Absolutes and absolutists
An unwholesome strain in present-day thinking maintains that there are no transcendent moral absolutes over human behavior, and no transcendent moral lawgiver. Things are right or wrong according to subtle contextualization, involving the circumstances and the participants. Moral questions are relative, nuanced, contextualized and largely theoretical. "True for me" might be different from "true for you."
Of course nothing can be done with that in a Christian context, for our God gives absolute truths, not sort-of truths. Attempts to be modern or postmodern with Christianity run afoul of its eternal nature. What is true can no more be altered by the spirit of the times or intellectual fashions of the day than the law of gravity.
True Christians, while they know there are absolutes, sometimes mistake what they are. For a while, Roman Catholics were absolutely sure that only their church was the means of salvation. Now, though, do Catholics think other Christians can be saved? Absolutely.

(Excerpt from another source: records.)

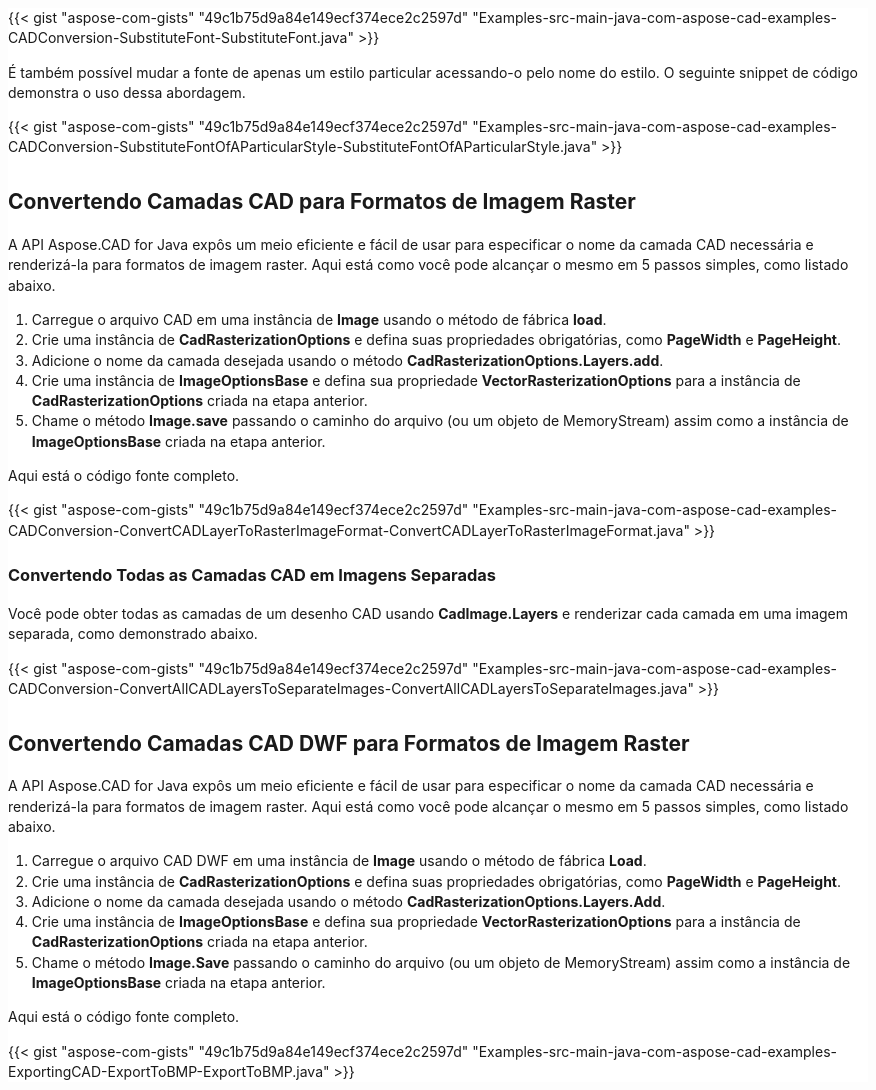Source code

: {{< gist "aspose-com-gists" "49c1b75d9a84e149ecf374ece2c2597d" "Examples-src-main-java-com-aspose-cad-examples-CADConversion-SubstituteFont-SubstituteFont.java" >}}




É também possível mudar a fonte de apenas um estilo particular acessando-o pelo nome do estilo. O seguinte snippet de código demonstra o uso dessa abordagem.

{{< gist "aspose-com-gists" "49c1b75d9a84e149ecf374ece2c2597d" "Examples-src-main-java-com-aspose-cad-examples-CADConversion-SubstituteFontOfAParticularStyle-SubstituteFontOfAParticularStyle.java" >}}




## **Convertendo Camadas CAD para Formatos de Imagem Raster**
A API Aspose.CAD for Java expôs um meio eficiente e fácil de usar para especificar o nome da camada CAD necessária e renderizá-la para formatos de imagem raster. Aqui está como você pode alcançar o mesmo em 5 passos simples, como listado abaixo.

1. Carregue o arquivo CAD em uma instância de **Image** usando o método de fábrica **load**.
1. Crie uma instância de **CadRasterizationOptions** e defina suas propriedades obrigatórias, como **PageWidth** e **PageHeight**.
1. Adicione o nome da camada desejada usando o método **CadRasterizationOptions.Layers.add**.
1. Crie uma instância de **ImageOptionsBase** e defina sua propriedade **VectorRasterizationOptions** para a instância de **CadRasterizationOptions** criada na etapa anterior.
1. Chame o método **Image.save** passando o caminho do arquivo (ou um objeto de MemoryStream) assim como a instância de **ImageOptionsBase** criada na etapa anterior.

Aqui está o código fonte completo.

{{< gist "aspose-com-gists" "49c1b75d9a84e149ecf374ece2c2597d" "Examples-src-main-java-com-aspose-cad-examples-CADConversion-ConvertCADLayerToRasterImageFormat-ConvertCADLayerToRasterImageFormat.java" >}}




### **Convertendo Todas as Camadas CAD em Imagens Separadas**
Você pode obter todas as camadas de um desenho CAD usando **CadImage.Layers** e renderizar cada camada em uma imagem separada, como demonstrado abaixo.

{{< gist "aspose-com-gists" "49c1b75d9a84e149ecf374ece2c2597d" "Examples-src-main-java-com-aspose-cad-examples-CADConversion-ConvertAllCADLayersToSeparateImages-ConvertAllCADLayersToSeparateImages.java" >}}


## **Convertendo Camadas CAD DWF para Formatos de Imagem Raster**
A API Aspose.CAD for Java expôs um meio eficiente e fácil de usar para especificar o nome da camada CAD necessária e renderizá-la para formatos de imagem raster. Aqui está como você pode alcançar o mesmo em 5 passos simples, como listado abaixo.

1. Carregue o arquivo CAD DWF em uma instância de **Image** usando o método de fábrica **Load**.
1. Crie uma instância de **CadRasterizationOptions** e defina suas propriedades obrigatórias, como **PageWidth** e **PageHeight**.
1. Adicione o nome da camada desejada usando o método **CadRasterizationOptions.Layers.Add**.
1. Crie uma instância de **ImageOptionsBase** e defina sua propriedade **VectorRasterizationOptions** para a instância de **CadRasterizationOptions** criada na etapa anterior.
1. Chame o método **Image.Save** passando o caminho do arquivo (ou um objeto de MemoryStream) assim como a instância de **ImageOptionsBase** criada na etapa anterior.

Aqui está o código fonte completo.

{{< gist "aspose-com-gists" "49c1b75d9a84e149ecf374ece2c2597d" "Examples-src-main-java-com-aspose-cad-examples-ExportingCAD-ExportToBMP-ExportToBMP.java" >}}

The cases are dissimilar, though, between a relativist and an absolutist, even when the absolutist is mistaken about something. These are not simply two different ways of being mistaken. That is because an absolutist who is wrong may at least recover his error, but while a person maintains that there are no absolutes he is always benighted. Without at least the idea that there are stars to steer by, the relativist wanders in darkness. That is a different matter to steering by the wrong star, which will at least get you somewhere. When you realize you have fetched the wrong coastline you can still turn around.
Because Christians are absolutists (in the sense noted) we can say we were wrong. Repentance is our specialty, and most of us have a lot of practice. We need to bring that talent to unjust things we in the separated churches have said or thought about the other churches, over the years. Sound right? Then let's get started.